В общем, сижу у него, толкую всякую чушь от скуки про луну, а он пишет и зубами скрежещет:

– Вы у меня, сволочи, попляшете от моей диссертации. По трупам пройду в член-корреспонденты, гады ползучие!

Вдруг слышу грохот, треск, звон стекла и громоподобный голос молодого Маркса:

– Я тебя, падаль картавая, на свалку истории кооптирую! Ради балеринки Кшесинской позорную заварушку устроил в Питере. Развратник! Скотоложец! Ты лошадь отбил у Буденного!.. Мразь брюменерская!..

Втупякин туда сразу помчался, ремень с себя на ходу снимая. Он очень любил им нас поколошматить. Только бы повод был и без повода, например, на выборы в Верховный Совет СССР.

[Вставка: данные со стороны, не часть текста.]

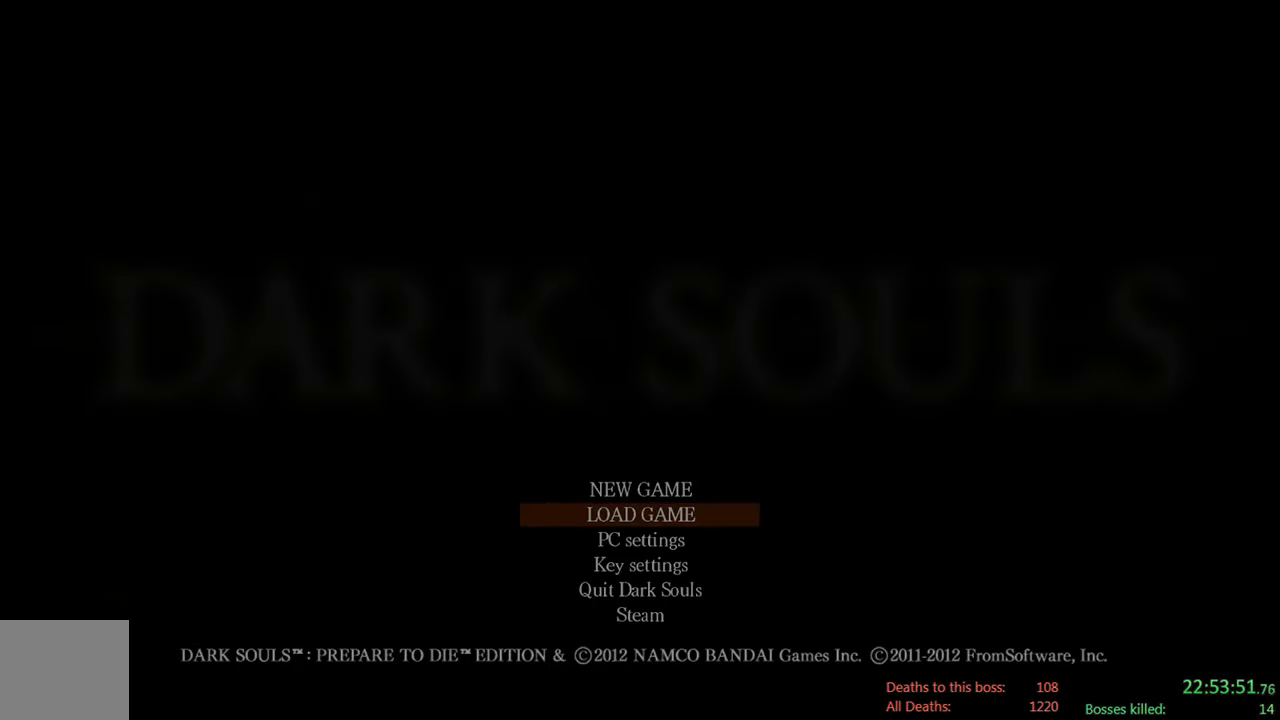
{"buttons": ["A"], "left_stick": "center", "right_stick": "center", "events": [[83, "A", "up"], [417, "A", "down"]]}
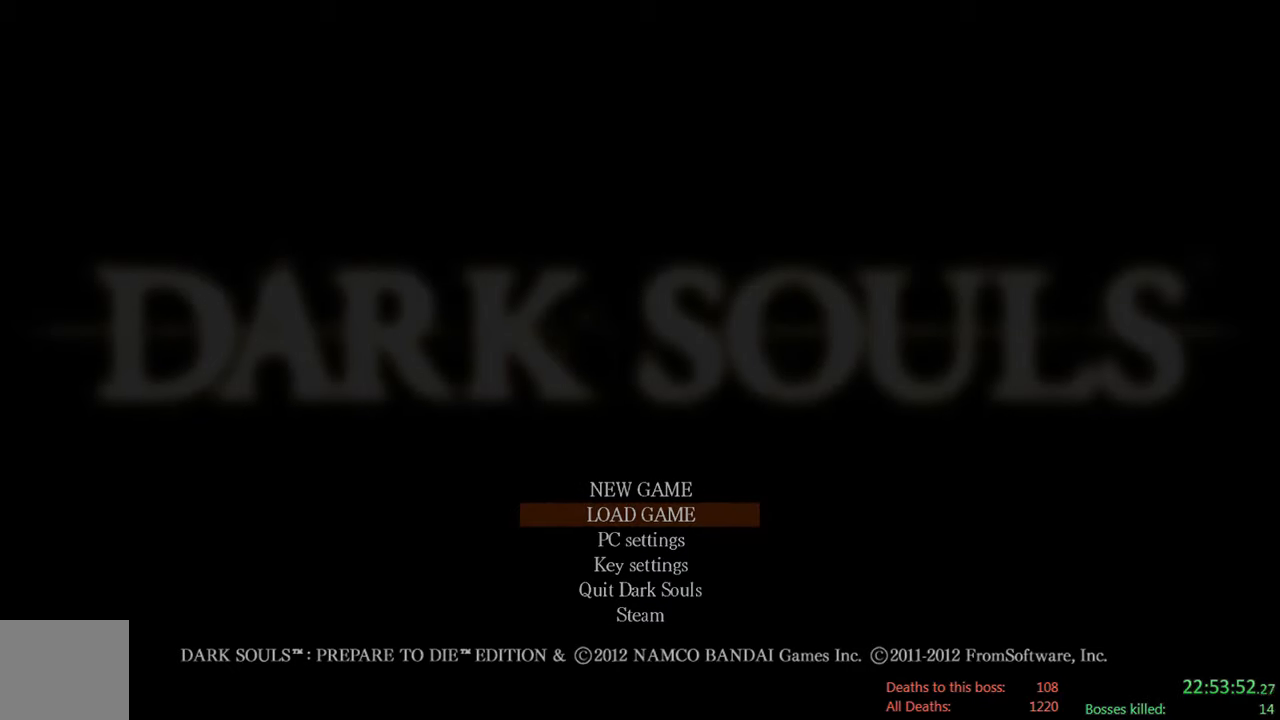
{"buttons": [], "left_stick": "center", "right_stick": "center", "events": [[50, "A", "up"]]}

Помчался он на шум, лиходей, а я ему в бутылку открытую-недопитую порошок кидаю и размешиваю до приличной пены. Пива Втупякин ужас сколько потреблял, а мочиться, что удивительно, никогда не мочился. В нем пиво в печени сразу в желчь превращалось и разливалось в мозгах. Поэтому он таким бешеным бывал.

– Немедленно сообщите товарищу Дзержинскому, чтобы он выделил отрядик для ареста карлика-маразматика, – визжит Ильич, и только слышно, как порет его Втупякин, ремнем. Вжик-вжик – по коже. Потом за Маркса взялся, а диссиденты орут:

– За каждую царапину отчитаешься, садист.

– Рожа твоя всю мировую печать обойдет, свинья двурогая.

За стекло, грозится Втупякин, вычесть денежки из капитала Марксового. Тот действительно хотел выкинуть Ильича на помойку. Хорошо, что не порезал вождя нашего. Попало обоим.

Приходит Втупякин в кабинет весь потный, и пахнет от него нехорошо. Дожирает пиво из горла. За стол опять садится и сникает постепенно. Носом клюет, сигаретой меня угощает, чего никогда раньше не случалось, в общем, на глазах зверь в приблизительного человека воплощается.

– Иди, – говорит, – на сегодня хватит. Скажи там Марксу и Ленину, что погорячился я слегка. И чтоб порядок был во вверенном мне помещении. Не то всех цианистым калием выведу, как антинародную моль. Пошел вон…

Целых три дня спокойный ходил Втупякин, про Сахарова совсем позабыл. Палату нашу опять разуплотнил, но больше я ему химии в пиво не подсыпал. Маркс решил, что хорошего понемножку… Вот какие дела, а Сахаров все равно поумней всего вашинского политбюро и скоро вместо Косыгина сядет. Тогда, может, и колбаски вдоволь пожуем…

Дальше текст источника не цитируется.